The Zominthos Archive has been found

Important new finds from the excavation

Zominthos (fig. 1, 2) is becoming one of the best researched and most important archaeological sites on Crete. During this year’s excavation by the Archaeological Society headed by Doctor Efi Sapouna-Sakellaraki, particularly interesting information on the building’s function was provided by locating the Archive, with the discovery of a tablet in Hieroglyphic/Linear A script. 217 tripod vessels are recorded on the tablet with an ideogram next to the symbols depicting numbers. The tablet resembles an accounting spreadsheet obviously recording items, which shows the building complex’s organization. It was found at a crucial spot (fig. 3), where earlier excavations had yielded jewellery, seals, and two bronze figurines fallen from an upper floor. Remains of an older palace were found beneath this.

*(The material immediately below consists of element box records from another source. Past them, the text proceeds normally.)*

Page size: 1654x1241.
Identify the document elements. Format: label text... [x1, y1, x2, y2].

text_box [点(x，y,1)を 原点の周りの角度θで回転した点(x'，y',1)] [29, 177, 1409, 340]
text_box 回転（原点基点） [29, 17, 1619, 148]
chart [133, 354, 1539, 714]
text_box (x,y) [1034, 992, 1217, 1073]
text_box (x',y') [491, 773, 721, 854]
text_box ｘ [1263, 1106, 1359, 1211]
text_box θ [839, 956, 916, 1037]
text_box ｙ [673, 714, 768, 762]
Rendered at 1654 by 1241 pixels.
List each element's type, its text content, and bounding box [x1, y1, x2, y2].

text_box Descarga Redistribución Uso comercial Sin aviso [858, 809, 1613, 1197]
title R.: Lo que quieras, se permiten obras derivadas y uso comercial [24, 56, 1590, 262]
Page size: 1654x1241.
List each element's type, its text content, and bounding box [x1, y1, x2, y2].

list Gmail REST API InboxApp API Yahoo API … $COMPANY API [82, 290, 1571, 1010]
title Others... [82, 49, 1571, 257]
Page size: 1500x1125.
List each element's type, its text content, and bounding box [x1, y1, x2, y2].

The same system of writing, of a religious nature, with many marks of Linear A script is also inscribed on a small stone altar found in the two pillared Room 26/53 (“Hall of the small inscribed altar″) as well as on a vessel from another place, which perhaps declares its content. These are examples of the organization within the priesthood and possible invocations. The tablets, however, also confirm the economic nature of the building, apart from its certain religious aspect.

One of the objectives of this year’s excavation was also the investigation around the central palace building which yielded a lot of fresh data. A key one is the confirmation that under the building of the Neopalatial era lay an earlier building on a rock foundation (fig. 4) covering a greater area and which yielded a multitude of finds from that period.

At the time of the New Palaces (1700-1600 BC), following a great earthquake, several changes were made, such as the one at the northeast entrance with an extremely interesting antechamber with benches (fig. 5) which was closed and a ramp created in its place (fig. 6) leading to the east. Found at the site of the original entrance, having fallen from an upper floor along with masses of vessels were part of a bull statuette (fig. 7), circular discs (fig. 8) with others like them scattered in other areas and an ornament made of bone. All these, along with another long engraved stone tablet found at the same site, are inlaid decorations on a Zatrikion board game similar to that of Knossos.

During the same period of modifications, large terraces / retaining walls were created on the south side of the hill, attached to the central core of the building, from which, despite catastrophic looting in the 1960s, important architectural remains have survived (fig. 9) and movable finds such as oil lamps, a cylindrical base in the snake tube style, a bronze object possibly from an animal statuette, a votive dagger and more.

At the magnificent south-east entrance, sections (fig. 10) enhanced the pilasters and also fully revealed the west area containing an altar and depositor, as well as the floor that had fallen from an upper storey and was preserved at an angle facing an outside space (fig. 11).

At the southwest entrance a portico with half columns was discovered under Mycenaean ruins, leading to a chamber with four columns, possibly the throne room. Bases of what could be the throne have been preserved. This place, likewise, was found to have been in use since the Protopalatial period (1900 BC) up to and including the Mycenaean era (circa 1400 BC).

On the west side, a chamber attached to the Main Building, constructed over an earlier building, yielded some beautiful findings, such as the section of a vase with spiral decoration in relief, a crystal amulet (fig. 12) and more.

It was extremely exciting to discover an area outside the north facade of the Main Building and attached to it, which yielded hundreds of vessels with rhyta (conical ritual vessels) among them (fig. 13, 14), and which may have been a place for storing sacred objects. An exhaustive study of the area’s stratigraphy was not conducted because of the abundance of findings.

The building’ excellent sewage system is also worth noting, as shown by remains of pipelines in the immediate surrounding area.

Finally, this year the operation was confirmed of a kiln for metal work found in the west wing, where there is a pottery workshop as well as one for the treatment of obsidian. This was reported by a team from the NCSR “Democritos” and the Foundation for Research and Technology, Crete, regarding the use of large portions of primary ores and processed metals all over the site.